> Supplied passage:
-*-
The best MVPs of the 21st century: NL Edition

By Robert Banas

Welcome to playoff baseball 2019! The college kids of M-SABR are back in school, balls are flying out of stadiums faster than any other time in history—Justin Verlander may well have had the best season of all time if the balls weren’t juiced—and the dust, barely settled from the excitement of the September playoff chase, is being kicked up even more furiously as the remaining teams compete for a title. With the end of the regular season comes the playoffs, and soon after that come the awards. Before the winners of two very close—and exciting—MVP races are ultimately announced, why don’t we rank former MVPs since the start of this century first? I will rank MVPs from the NL, then the AL, and then combine them and compare both leagues since 2000. Note, I will only be comparing position player MVPs. Therefore, we won’t be seeing Justin Verlander’s 2011 AL MVP season on the AL list, nor will we see Clayton Kershaw’s 2014 campaign in the National League. This article will simply be the NL, with the AL coming next, and the combined list will arrive soon after.

Note~ all statistics used come from FanGraphs

The methodology behind this article and the MVP score

Since M-SABR is a sabermetric club, I will be using WAR, wRC+, wOBA, BsR, and DEF sabermetrics to be ranking these players. Here is a quick description of each statistic, taken from the FanGraphs glossary, if you aren’t familiar with them.

WAR-Wins Above Replacement (WAR) is an attempt by the sabermetric baseball community to summarize a player’s total contributions to their team in one statistic.”

WAR= (Batting Runs + Baserunning Runs + Fielding Runs + Positional Adjustment + League Adjustment + Replacement Runs) / (Runs Per Win)

wRC+

wOBA- “Weighted On-Base Average combines all the different aspects of hitting into one metric, weighting each of them in proportion to their actual run value. While batting average, on-base percentage, and slugging percentage fall short in accuracy and scope, wOBA measures and captures offensive value more accurately and comprehensively.”

In short, not all hits are created equal.

DEF- Fielding Runs Above Average + positional adjustment (about 9-10 runs= 1 win for WAR- league average is 0)

BsR- This stat isessentially baserunning runs a player contributes above average, described as “the combination of Weighted Stolen Base Runs (wSB), Weighted Grounded into Double Play Runs (wGDP), and Ultimate Base Running (UBR)”
-*-
> Data shown:

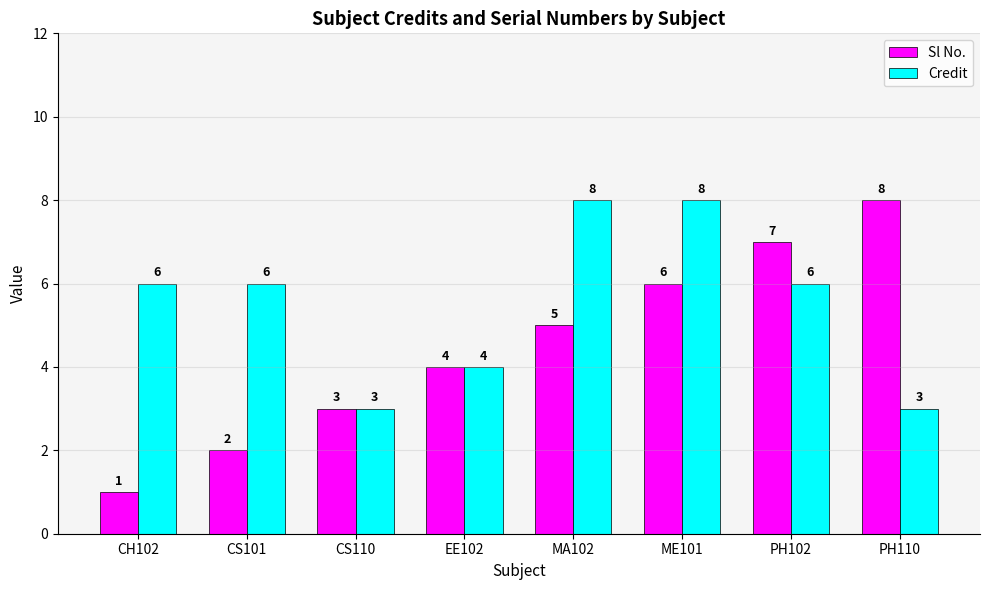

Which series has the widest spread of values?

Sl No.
-*-
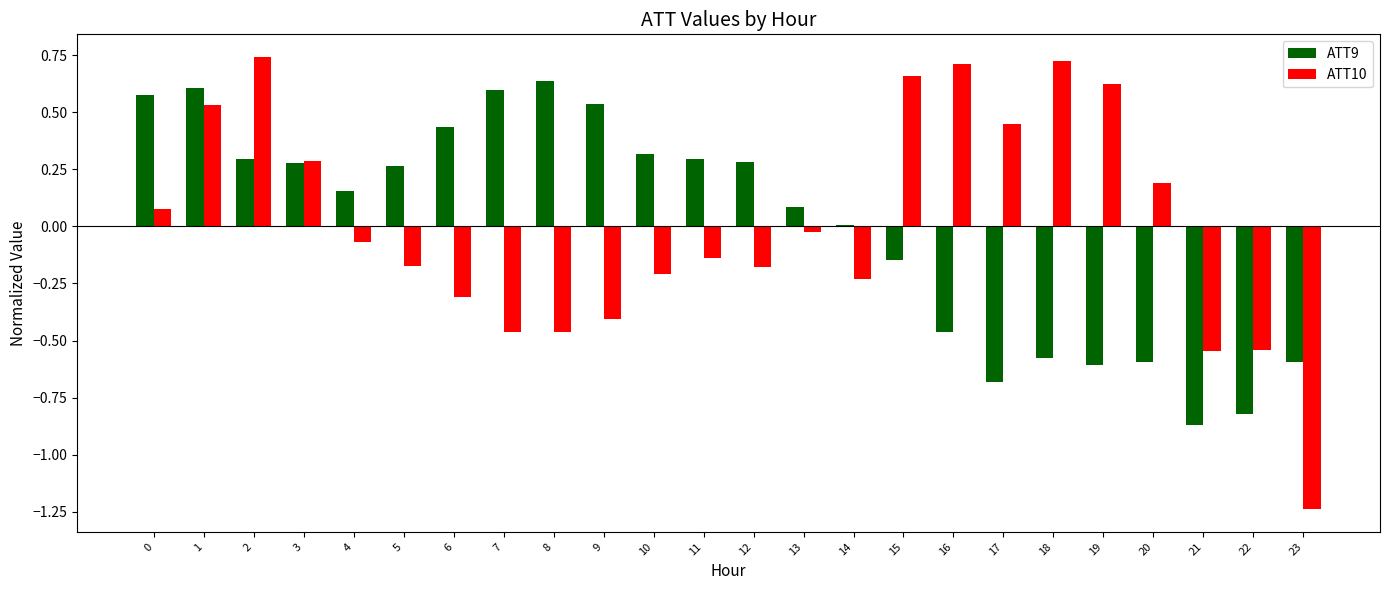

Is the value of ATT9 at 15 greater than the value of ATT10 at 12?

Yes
-*-
> Task description: Translate this sentence from the baseball MVP article into Spanish: "With the end of the regular season comes the playoffs, and soon after that come the awards."

> Written response: Con el final de la temporada regular llegan los playoffs, y poco después llegan los premios.